INDIANAPOLIS, Feb. 6 (UPI) -- Special-needs students need protective laws, advocates said, after the feet of a girl with Down syndrome were duct-taped at an Indiana grade school.
School officials said they are investigating the incident at Westlake Elementary School in Wayne Township and notified the Department of Child Services, the Indianapolis Star reported Wednesday.
The 8-year-old's parents, Nate and Elizabeth Searcy, said the tape was so wound so tightly around their daughter's shoes and socks that Shaylyn couldn't walk.
"It's an outrage," said Kim Dodson, associate executive director of ARC of Indiana, a special-needs advocacy group.
What happened to Shaylyn on Monday, she said, could happen to any special-needs student because Indiana is one of 20 states that don't have laws requiring school policies prohibiting excessive use of "seclusion and restraint."
"I think that it is time for the state of Indiana to do something to require all school corporations to have some type of policy on record," Dodson said Tuesday.
Shaylyn's mother, Elizabeth, said her daughter sometimes won't keep her shoes on, and that the school has called previously about it, the Star said.
"I don't know why they couldn't have called me again this time," she said.
Searcy said her daughter had duct tape from her feet up to above her ankles and was unable to exit the school bus Monday because her legs hurt.

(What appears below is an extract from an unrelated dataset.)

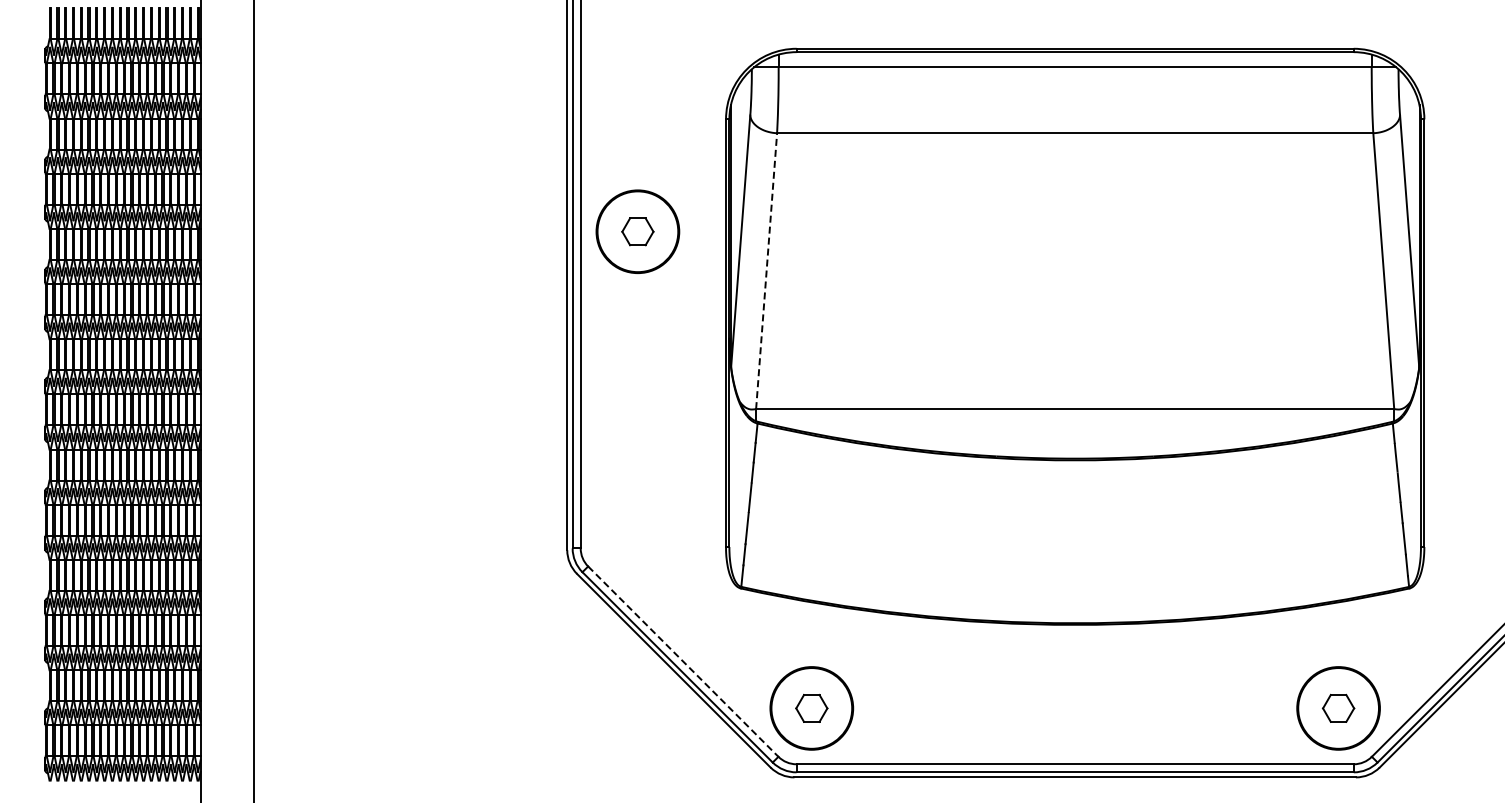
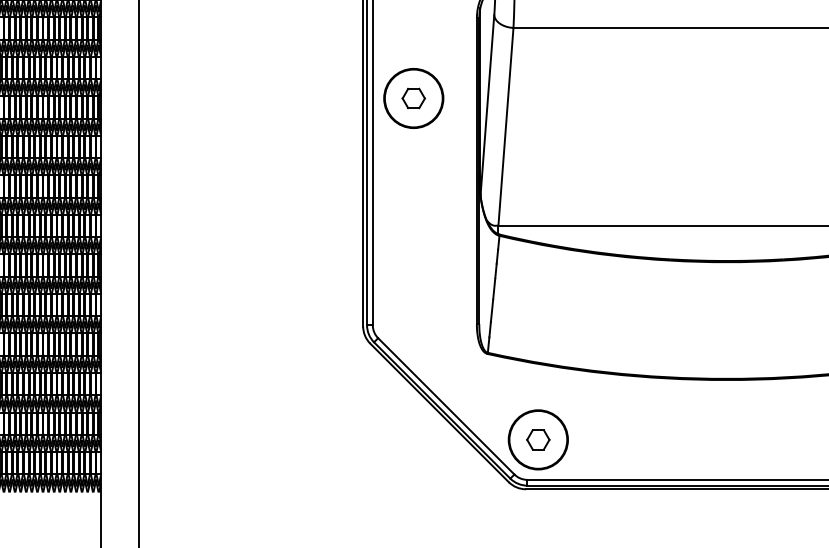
line: (766, 270) -> (505, 126), dashed -> solid
line: (683, 661) -> (446, 406), dashed -> solid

"And it was industrial duct tape," she said. "It literally pulled fabric off her socks and vinyl off her shoes, it was so strong."
The Searcys took their daughter back to the school and sought help removing the duct tape, a procedure that took 30 minutes, the Star said. The girl's ankles sustained bruising.
Wayne Township Schools said in a statement Tuesday it has begun launched an investigation.
"When the investigation into this incident is concluded, we will take appropriate action," the statement said.